Their voice was a pleasant tenor. Yeah, right, I thought, hearing that, and disconnected. I didn’t know a General Hamilton, and why would he be calling me? I was in the middle of some large, busy military complex. It was indoors and very modern. Everyone was in U.S. Air Force uniforms. I believe the location was in Florida.

I told someone else that a person had called and said they were General Hamilton. I didn’t know who that was. “It’s the commander,” they replied. “A five-star.”

A five-star? Seriously, a five-star calling me on my cell phone? Right.

The cell phone rang again. I answered. “This is General Hamilton.”

I answered with who I was and explained that we must have been disconnected. I remained dubious about who I was talking to.

“No problem,” he answered. “How do I get to the hospital?”

Was this a joke? I looked around. A large base directory, like in a mall, was mounted to a wall. “Where are you, General?”

“I’m in my office.”

“Where’s that?”

He told me. I traced it on the map. He seemed like he was two minutes away by car. The conversation continued, with me trying to understand why he was calling me, what his question meant, and what sort of help he was looking for.

“You’re the one responsible for coordinating activities, aren’t you?” he said.

Yes, that was one of my duties. As I was talking, I was walking and looking around, assessing where I was, trying to think through the issue and looking for anyone or anything that might be of help. His question completely baffled me. A five-star doesn’t have problems getting from one part of the base to another.
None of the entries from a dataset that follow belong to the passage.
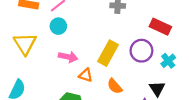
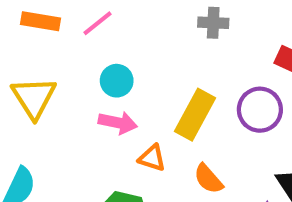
cyan circle: (58, 26) -> (117, 81), moved

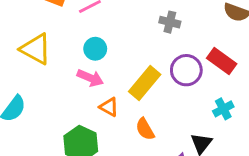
yellow triangle: (34, 98) -> (36, 49), turned -40
purple circle: (260, 110) -> (186, 70), moved

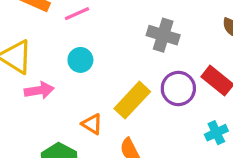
gray cross: (170, 22) -> (163, 35), size x1.4
pink arrow: (90, 78) -> (39, 90), moved, turned -35

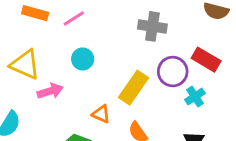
cyan cross: (216, 133) -> (195, 97), moved

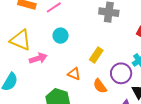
purple circle: (173, 72) -> (121, 73), moved
yellow rectangle: (134, 88) -> (96, 55), size x0.7

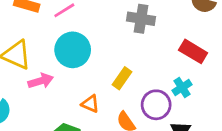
cyan circle: (61, 36) -> (73, 50), size x1.6

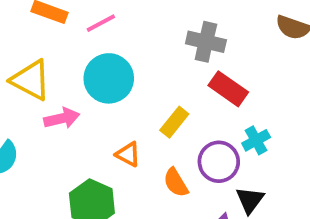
red rectangle: (193, 51) -> (228, 89), moved

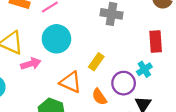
red rectangle: (228, 89) -> (156, 42), moved, turned 55
orange triangle: (128, 154) -> (71, 82), size x1.5

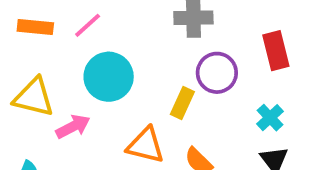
cyan cross: (144, 69) -> (270, 118), moved
purple circle: (124, 83) -> (217, 73), moved

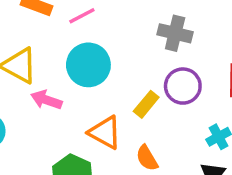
pink arrow: (73, 127) -> (46, 100), turned -148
He had to hang up. He promised to call me back in a few minutes. “Thank you, sir,” I answered, and starting moving and thinking with more focused purpose. I’d made my way to the area he was trying to reach as I’d been talking to him. I’d realized he was going there to attend a ceremony taking place. I further knew who the organizers were, so I was heading there to talk to them. Most of the walls were glass. Although security was tight and I was often challenged, my security passes allowed me complete access.
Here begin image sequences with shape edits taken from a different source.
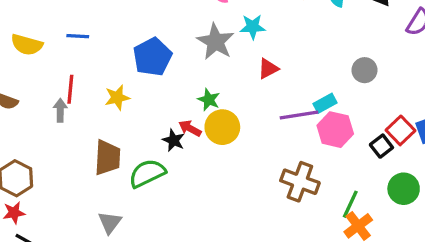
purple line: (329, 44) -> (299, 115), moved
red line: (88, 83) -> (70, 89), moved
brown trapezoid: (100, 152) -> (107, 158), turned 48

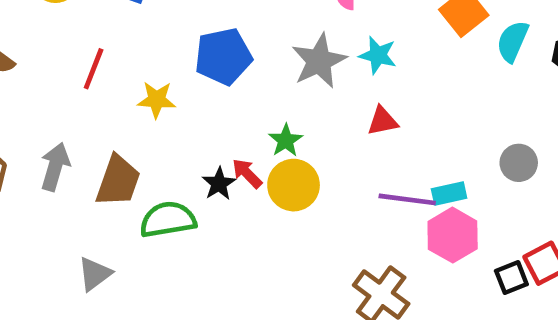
gray arrow: (60, 110) -> (55, 167), moved, size x1.4

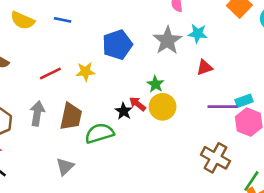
red line: (94, 69) -> (50, 74), moved, turned 50

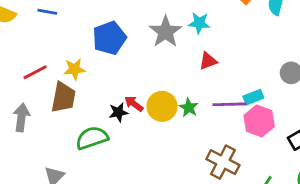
green star: (155, 84) -> (189, 108), moved
black star: (124, 111) -> (118, 112), turned 30
brown trapezoid: (71, 116) -> (63, 97), moved

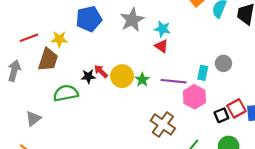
cyan star: (199, 23) -> (162, 29), moved
red triangle: (208, 61) -> (161, 46), turned 48
cyan rectangle: (253, 97) -> (203, 73), moved, turned -64

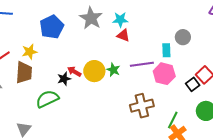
brown cross: (163, 124) -> (142, 106), turned -35

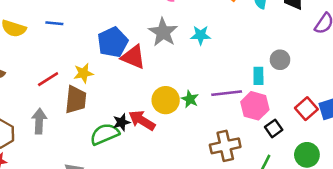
red triangle: (123, 35) -> (133, 57), moved, size x1.5
red arrow: (74, 71) -> (142, 120), moved, size x1.5
black star: (64, 79) -> (121, 122), moved
black square: (193, 84) -> (274, 128), moved

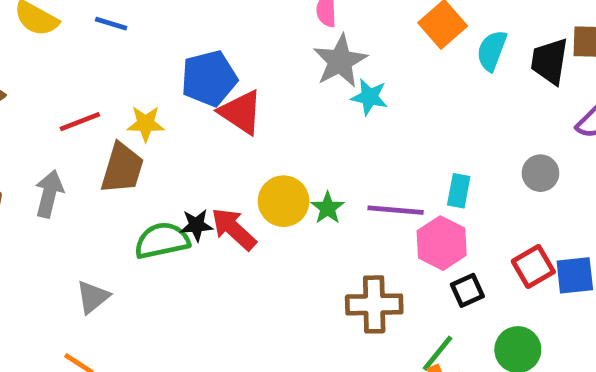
gray star: (163, 32) -> (340, 61), moved
gray circle: (280, 60) -> (540, 173), moved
Reaching the location of the ceremony, I entered and looked around. Although in a glass building, rolling, lush green grass dominated. Birds were singing, and it was sunny, with a warm breeze.
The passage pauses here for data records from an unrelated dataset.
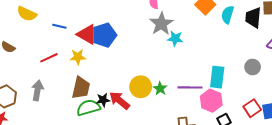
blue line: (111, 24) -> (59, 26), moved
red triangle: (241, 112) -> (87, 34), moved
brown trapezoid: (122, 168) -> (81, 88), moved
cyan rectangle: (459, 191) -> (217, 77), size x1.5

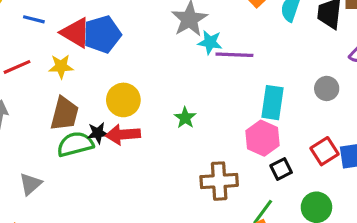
yellow circle: (141, 87) -> (123, 100), moved
purple line: (190, 87) -> (234, 55), moved
red arrow: (120, 100) -> (123, 134), turned -45

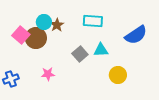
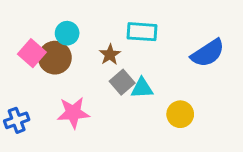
brown star: (57, 25) -> (110, 55), moved
cyan triangle: (101, 50) -> (142, 88), moved
pink star: (48, 74) -> (73, 113), size x1.5

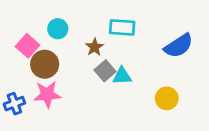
brown circle: (55, 58) -> (45, 64), moved
pink star: (73, 113) -> (47, 94), moved
yellow circle: (180, 114) -> (167, 98), moved

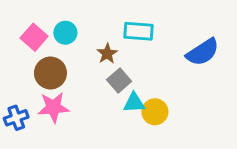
pink square: (28, 46) -> (34, 37), moved
cyan triangle: (122, 76) -> (134, 103), moved
yellow circle: (167, 98) -> (155, 112), moved

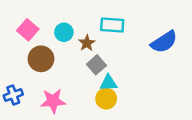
cyan circle: (65, 33) -> (64, 32), moved
pink star: (53, 107) -> (53, 101), moved
yellow circle: (155, 112) -> (106, 99), moved

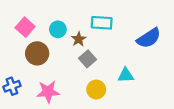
cyan triangle: (109, 83) -> (126, 75), moved

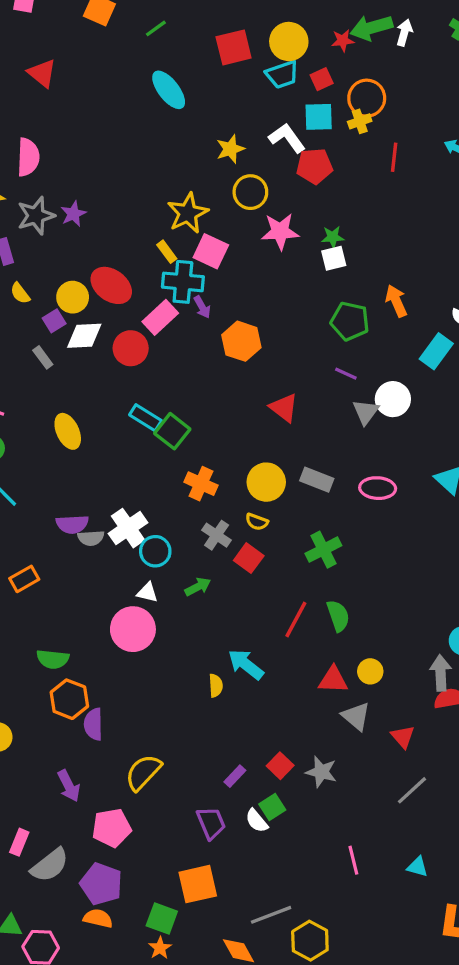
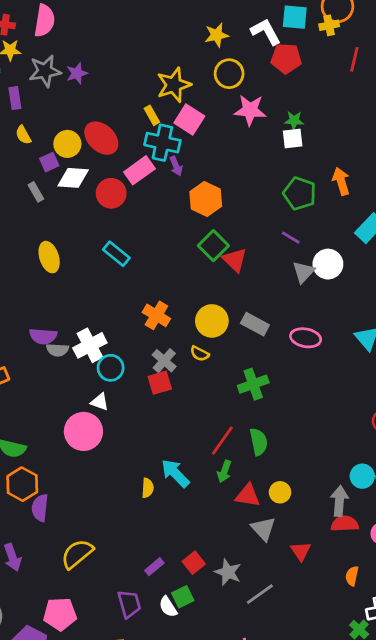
green square: (172, 431) -> (213, 246), moved
red square: (249, 558) -> (160, 383), moved, turned 30
green arrow: (198, 587) -> (224, 471), moved, turned 130
gray line: (412, 790) -> (260, 594), moved
pink pentagon: (112, 828) -> (60, 614), moved

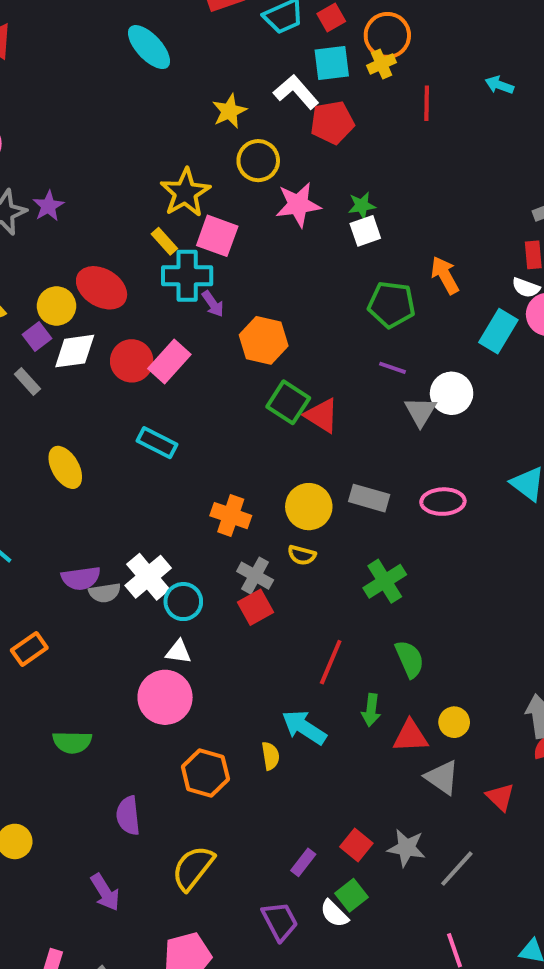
pink rectangle: (139, 170) -> (169, 362), moved
red line: (222, 440) -> (331, 662), moved
orange hexagon: (22, 484) -> (205, 773), moved

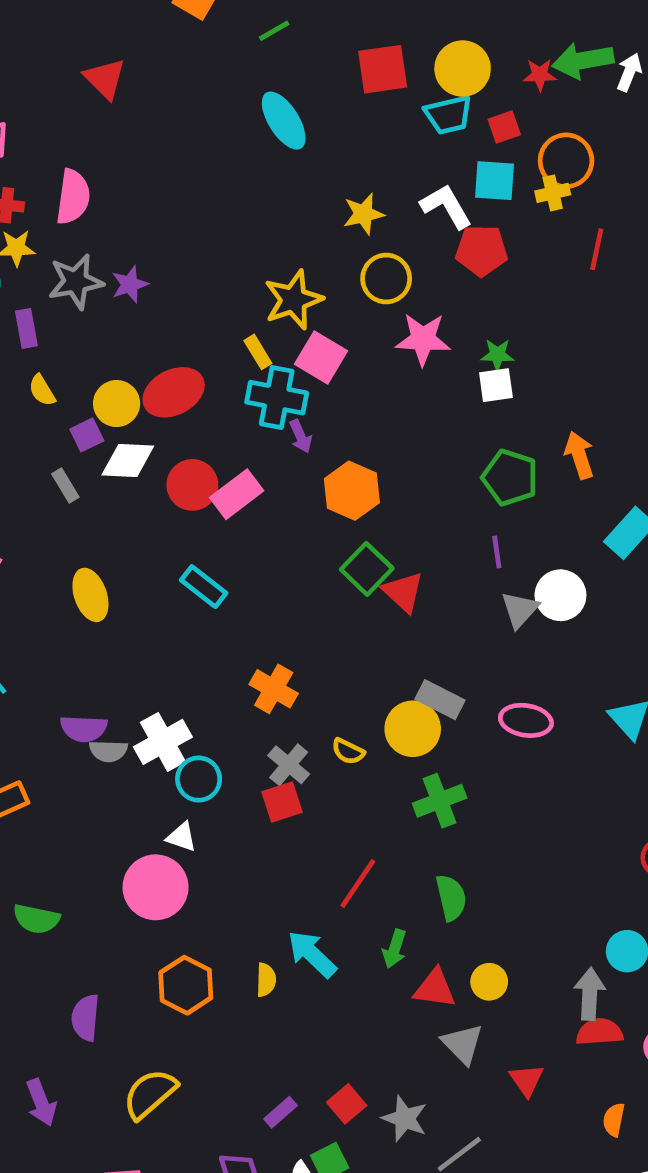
red ellipse: (102, 288) -> (174, 392), turned -69
purple line: (392, 368) -> (497, 552), turned 52
yellow circle: (309, 507) -> (413, 729), moved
I saw the officer I sought. She was just concluding a speech. I hurried toward her. As I did, two heavily-armed security officers stepped up to her. They started talking. Thinking they were about to give her some problems, I hastened to them, because I knew that although she outranked me, I had a special position, and I could intercede.

I arrived at the end of their conversation. They were telling her, “We just wanted you to know that your story moved us, and we’re here to help you in any way that we can. We’re all here to help you.”

The officer was wiping off tears and sniffing. “Thank you.”

The security officers nodded and left. I gathered that her speech had been a moving one about loss, and they’d been moved. I just had that as an insight as I looked at her.

I started adding my condolences but was aware that time was short. She cut me off anyway, complaining about being emotional. I then began explaining my issue. I struggled to get the words out. As I did, I inadvertently called General Hamilton, General Mood.

I was correcting myself when she replied, “I know who you mean. That’s a good name for him. He’s really particular about how he travels. He has a phobia. That’s why he’s asking you for help. He wants to come here but he wants to walk.”

The explanation stunned me but as soon as I heard her, I knew what to do. It was just in time. The cell phone rang. I answered.

“This is General Hamilton,” they said from the other end.

I identified myself, and then began explaining what he needed to do. In the course of that, I realized that I called him General Mood. I immediately heard the mistake, apologized and corrected myself. He laughed. “That’s not a problem.”

Others came up to the officer I’d been talking to. They were concerned that General Hamilton hadn’t arrived. “I’m on the phone with him,” I replied, which impressed everyone. Then, as I resumed explaining how he was to reach our part, I looked up and saw him arriving.

The end.


I’ve typed the dream out to remember it so I forget as little as possible. In remembering it, some clues about what it’s about spoke to me, but overall, I need time to process it.